_JOB ITEM_. Starting at the line with "X12707417Y25924999D03*", repeat every line exactly until the records end, including the last one.

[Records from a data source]
____________

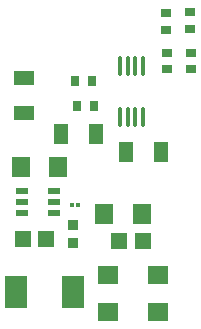
<source format=gbp>
G04 #@! TF.GenerationSoftware,KiCad,Pcbnew,7.0.5-0*
G04 #@! TF.CreationDate,2024-11-07T13:17:23-08:00*
G04 #@! TF.ProjectId,MilkVHat,4d696c6b-5648-4617-942e-6b696361645f,rev?*
G04 #@! TF.SameCoordinates,PX5f5e100PY5f5e100*
G04 #@! TF.FileFunction,Paste,Bot*
G04 #@! TF.FilePolarity,Positive*
%FSLAX46Y46*%
G04 Gerber Fmt 4.6, Leading zero omitted, Abs format (unit mm)*
G04 Created by KiCad (PCBNEW 7.0.5-0) date 2024-11-07 13:17:23*
%MOMM*%
%LPD*%
G01*
G04 APERTURE LIST*
%ADD10R,0.864008X0.800000*%
%ADD11R,0.800000X0.900000*%
%ADD12R,1.207518X1.701016*%
%ADD13R,0.864008X0.806477*%
%ADD14R,1.727991X1.485014*%
%ADD15R,1.410008X1.350013*%
%ADD16R,1.905004X2.800000*%
%ADD17R,1.100000X0.600000*%
%ADD18O,0.364008X1.691999*%
%ADD19R,0.900000X0.800000*%
%ADD20R,1.485014X1.727991*%
%ADD21R,1.701016X1.207518*%
%ADD22R,0.303124X0.324003*%
G04 APERTURE END LIST*
D10*
X25025000Y38949897D03*
X25025000Y37550101D03*
D11*
X17299975Y33199999D03*
X18700025Y33199999D03*
D12*
X21621209Y27149999D03*
X24578791Y27149999D03*
D13*
X17125000Y19471633D03*
X17125000Y20978365D03*
D14*
X24300000Y13607417D03*
X24300000Y16792583D03*
D15*
X12849987Y19860915D03*
X14849987Y19860915D03*
D16*
X12299041Y15349999D03*
X17150959Y15349999D03*
D15*
X21050000Y19650000D03*
X23050000Y19650000D03*
D17*
X12774987Y22000037D03*
X12774987Y22949999D03*
X12774987Y23899961D03*
X15475013Y23899961D03*
X15475013Y22949999D03*
X15475013Y22000037D03*
D18*
X23063316Y30183051D03*
X22413075Y30183051D03*
X21763087Y30183051D03*
X21113100Y30183051D03*
X21113100Y34475151D03*
X21763087Y34475151D03*
X22413075Y34475151D03*
X23063316Y34475151D03*
D10*
X25050000Y34175101D03*
X25050000Y35574897D03*
D19*
X27050000Y37599974D03*
X27050000Y39000024D03*
D20*
X19782417Y21899999D03*
X22967583Y21899999D03*
D14*
X20100000Y13607417D03*
X20100000Y16792583D03*
D21*
X12975000Y30496208D03*
X12975000Y33453790D03*
D22*
X17074987Y22685915D03*
X17558095Y22685915D03*
D12*
X16146209Y28724999D03*
X19103791Y28724999D03*
D11*
X17474975Y31099999D03*
X18875025Y31099999D03*
D20*
X12707417Y25924999D03*
X15892583Y25924999D03*
D19*
X27100000Y35575024D03*
X27100000Y34174974D03*
M02*

</source>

____________

_RESULT OF THE TASK_.
X12707417Y25924999D03*
X15892583Y25924999D03*
D19*
X27100000Y35575024D03*
X27100000Y34174974D03*
M02*

</source>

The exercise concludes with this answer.